Copy the lines below word for word, leaving out the picture.

● EXTRACTED RECORDS:
════════
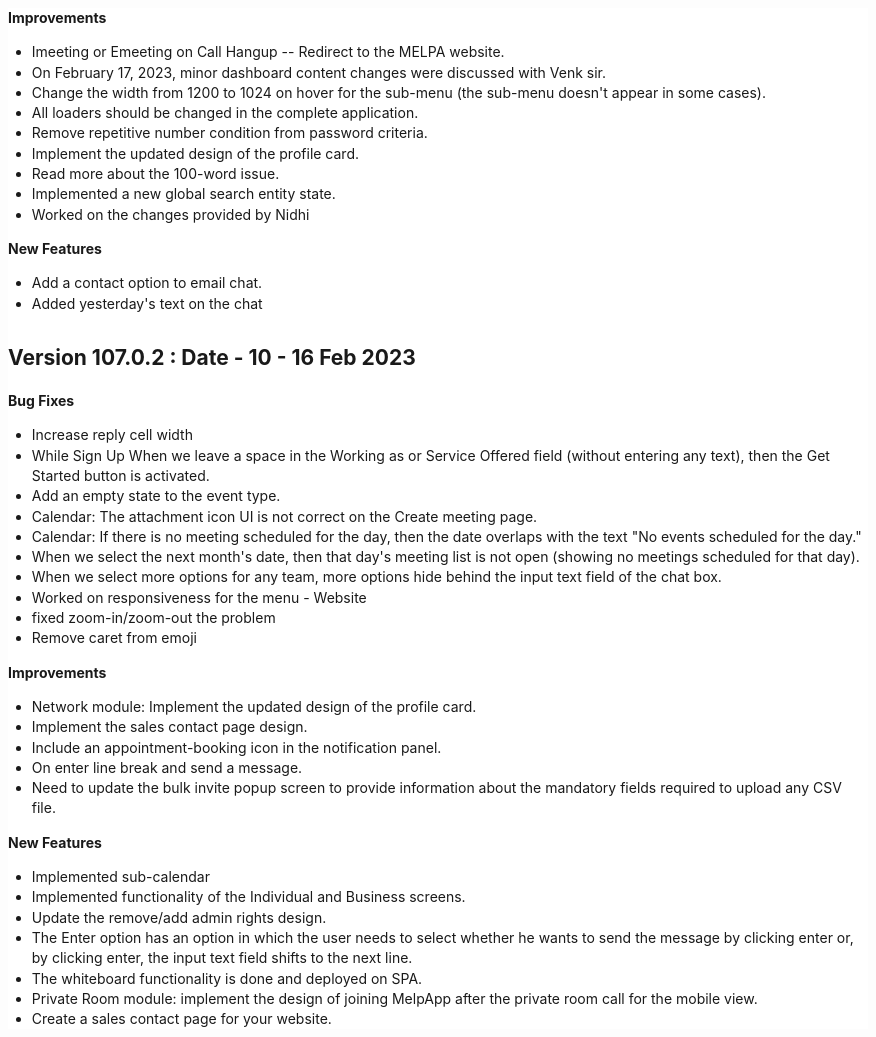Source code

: **Improvements**
- Imeeting or Emeeting on Call Hangup -- Redirect to the MELPA website.
- On February 17, 2023, minor dashboard content changes were discussed with Venk sir.
- Change the width from 1200 to 1024 on hover for the sub-menu (the sub-menu doesn't appear in some cases).
- All loaders should be changed in the complete application.
- Remove repetitive number condition from password criteria.
- Implement the updated design of the profile card.
- Read more about the 100-word issue.
- Implemented a new global search entity state.
- Worked on the changes provided by Nidhi

**New Features**
- Add a contact option to email chat.
- Added yesterday's text on the chat


## Version 107.0.2 : Date - 10 - 16 Feb 2023

**Bug Fixes**
- Increase reply cell width
- While Sign Up  When we leave a space in the Working as or Service Offered field (without entering any text), then the Get Started button is activated.
- Add an empty state to the event type.
- Calendar: The attachment icon UI is not correct on the Create meeting page.
- Calendar: If there is no meeting scheduled for the day, then the date overlaps with the text "No events scheduled for the day."
- When we select the next month's date, then that day's meeting list is not open (showing no meetings scheduled for that day).
- When we select more options for any team, more options hide behind the input text field of the chat box.
- Worked on responsiveness for the menu - Website
- fixed zoom-in/zoom-out the problem
- Remove caret from emoji

**Improvements**
- Network module: Implement the updated design of the profile card.
- Implement the sales contact page design.
- Include an appointment-booking icon in the notification panel.
- On enter line break and send a message.
- Need to update the bulk invite popup screen to provide information about the mandatory fields required to upload any CSV file.

**New Features**
- Implemented sub-calendar
- Implemented functionality of the Individual and Business screens.
- Update the remove/add admin rights design.
- The Enter option has an option in which the user needs to select whether he wants to send the message by clicking enter or, by clicking enter, the input text field shifts to the next line.
- The whiteboard functionality is done and deployed on SPA.
- Private Room module: implement the design of joining MelpApp after the private room call for the mobile view.
- Create a sales contact page for your website.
════════
● SOLUTION:
Source code

: **Improvements**
- Imeeting or Emeeting on Call Hangup -- Redirect to the MELPA website.
- On February 17, 2023, minor dashboard content changes were discussed with Venk sir.
- Change the width from 1200 to 1024 on hover for the sub-menu (the sub-menu doesn't appear in some cases).
- All loaders should be changed in the complete application.
- Remove repetitive number condition from password criteria.
- Implement the updated design of the profile card.
- Read more about the 100-word issue.
- Implemented a new global search entity state.
- Worked on the changes provided by Nidhi

**New Features**
- Add a contact option to email chat.
- Added yesterday's text on the chat


## Version 107.0.2 : Date - 10 - 16 Feb 2023

**Bug Fixes**
- Increase reply cell width
- While Sign Up  When we leave a space in the Working as or Service Offered field (without entering any text), then the Get Started button is activated.
- Add an empty state to the event type.
- Calendar: The attachment icon UI is not correct on the Create meeting page.
- Calendar: If there is no meeting scheduled for the day, then the date overlaps with the text "No events scheduled for the day."
- When we select the next month's date, then that day's meeting list is not open (showing no meetings scheduled for that day).
- When we select more options for any team, more options hide behind the input text field of the chat box.
- Worked on responsiveness for the menu - Website
- fixed zoom-in/zoom-out the problem
- Remove caret from emoji

**Improvements**
- Network module: Implement the updated design of the profile card.
- Implement the sales contact page design.
- Include an appointment-booking icon in the notification panel.
- On enter line break and send a message.
- Need to update the bulk invite popup screen to provide information about the mandatory fields required to upload any CSV file.

**New Features**
- Implemented sub-calendar
- Implemented functionality of the Individual and Business screens.
- Update the remove/add admin rights design.
- The Enter option has an option in which the user needs to select whether he wants to send the message by clicking enter or, by clicking enter, the input text field shifts to the next line.
- The whiteboard functionality is done and deployed on SPA.
- Private Room module: implement the design of joining MelpApp after the private room call for the mobile view.
- Create a sales contact page for your website.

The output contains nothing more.